Mais qui est donc ce père Noël qui pense à chacun de ces enfants, leur offre des cadeaux personnalisés et qui pense même à offrir un petit quelque chose aux grands ou petits frères et soeurs qui sont dans des classes régulières? Le père Noël et la mère Noël de tous ces enfants sont en fait la secrétaire de l’école, Émilie Paquet, et son époux, Martin Ouimette, qui, depuis au moins huit ans, ramassent des cadeaux pour ces jeunes enfants.

« Dans un devoir, les enfants devaient répondre à la question suivante : si vous trouviez 15 $, qu’est-ce que vous achèteriez avec? Plusieurs répondaient de la nourriture, souvent parce qu’ils en manquent... Mais on leur a demandé d’aller au-delà de ça, de trouver des idées de ce qui leur plairait à eux. Et les enseignantes m’ont ensuite remis les devoirs. J’ai essayé de respecter les demandes de chaque enfant. Mais ça ils ne le savaient pas... J’ai seulement l’air d’une magicienne », explique Émilie Paquet, des étoiles dans les yeux.

« Pendant des semaines, notre cuisine est une véritable usine à cadeaux. Émilie choisit les cadeaux pour chacun des enfants qu’elle connait. Cette année, nous avons acheté des sacs cadeaux, c’est un peu plus simple. Mais les autres années, elle emballait tout tout tout, le moindre petit cadeau! » raconte en riant son époux, l’entrepreneur en construction Martin Ouimette, qui finance une bonne partie du projet.

« Pour la deuxième année, nous avons eu le soutien de l’organisme Action nouvelle vie, qui nous a donné plusieurs cadeaux. Chaque enfant a même reçu une paire de bas neufs. Les enfants aiment les bas neufs », ajoute M. Ouimette.

Les enfants rayonnent lorsqu’ils ouvrent leurs paquets. Littéralement. Certains tiennent leurs cadeaux serrés contre eux, comme s’ils avaient peur que leurs nouveaux jouets s’envolent.

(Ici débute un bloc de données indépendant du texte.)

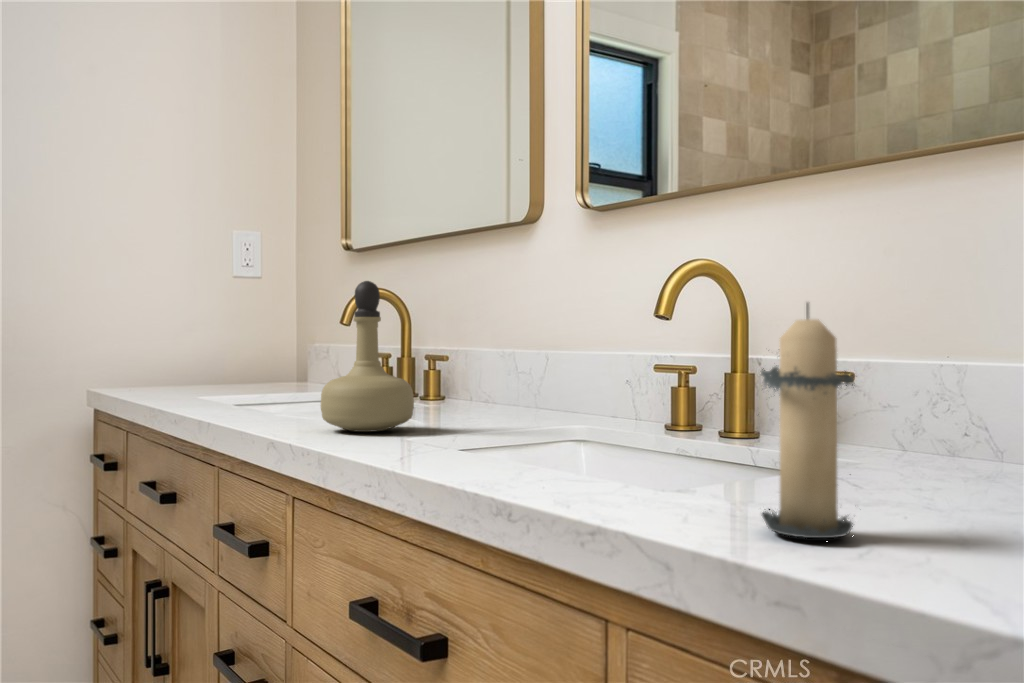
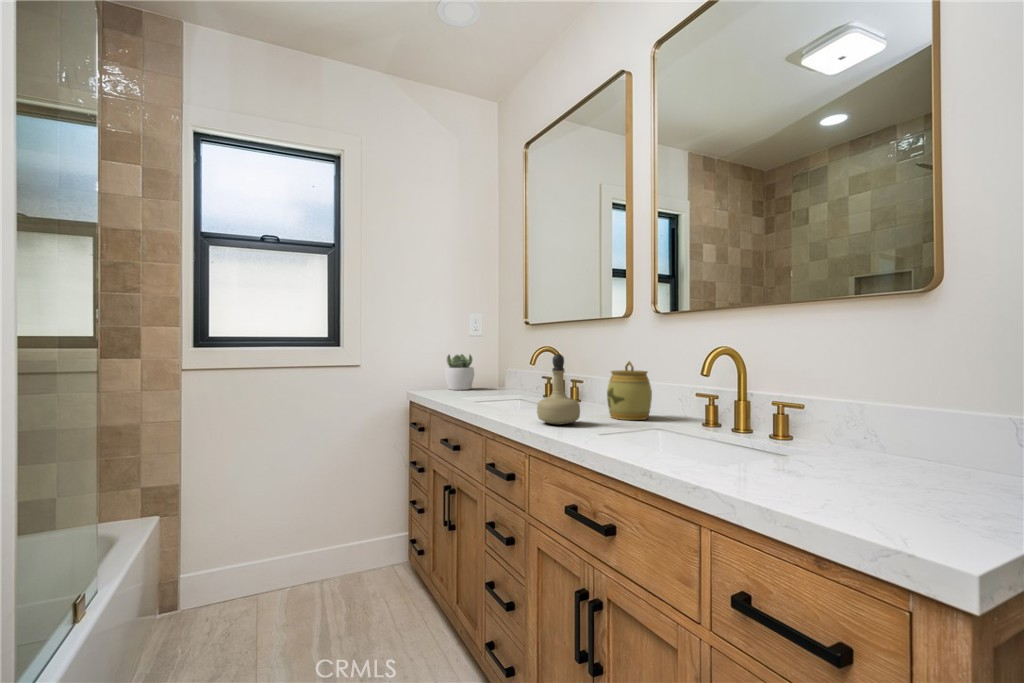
candle: present [761,303,855,538] -> none [762,394,818,497]
jar: none [480,304,571,423] -> present [607,361,652,420]
succulent plant: none [179,313,242,386] -> present [445,354,474,390]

« Certains sont des nouveaux arrivants qui sont ici depuis quelques mois seulement. Ils ne comprennent pas la langue, ils ne comprennent pas tout ce qui se passe dans ce pays, ils n’ont pas beaucoup d’argent, ils sont limités dans leurs déplacements et par le premier hiver qu’ils vivent. Les enfants n’auront pas tous des cadeaux à la maison, certains en auront quelques-uns des magasins à 1 $. Mais des cadeaux comme ceux qu’ils ont eus ici, non, personne ne pourra avoir ça chez lui », soutient Émilie Paquet.

Vendredi était la dernière journée avant les grandes vacances scolaires des enfants. Étaient-ils heureux de pouvoir profiter d’un petit répit chez eux? Dans la très grande majorité des cas, la réponse était non.

« Moi j’aime l’école. J’aime ça travailler fort. Rester chez moi, j’aime moins ça », dit la grande Mirelle, 11 ans, originaire du Congo.

« Sa réponse est représentative de celles que feraient tous les élèves des classes d’accueil. Souvent, ils n’aiment pas les fins de semaine, les vacances des Fêtes ou celles d’été. Ils sont moins stimulés à la maison parce que les parents n’ont pas les moyens de faire beaucoup d’activités avec eux », explique une des enseignantes des classes d’accueil, Andréa Zeleznik.

La fête ne s’est pas arrêtée à la remise des cadeaux, car tout l’après-midi, les enfants se seront amusés avec leurs jouets dans leur salle de classe.

« On va jouer tout l’après-midi. On va montrer aux enfants comment fonctionnent leurs jeux de société, pour qu’ils puissent jouer chez eux en famille durant le temps des Fêtes », rayonne la secrétaire qui avait pris congé, vendredi, pour pouvoir passer plus de temps auprès de ces jeunes enfants.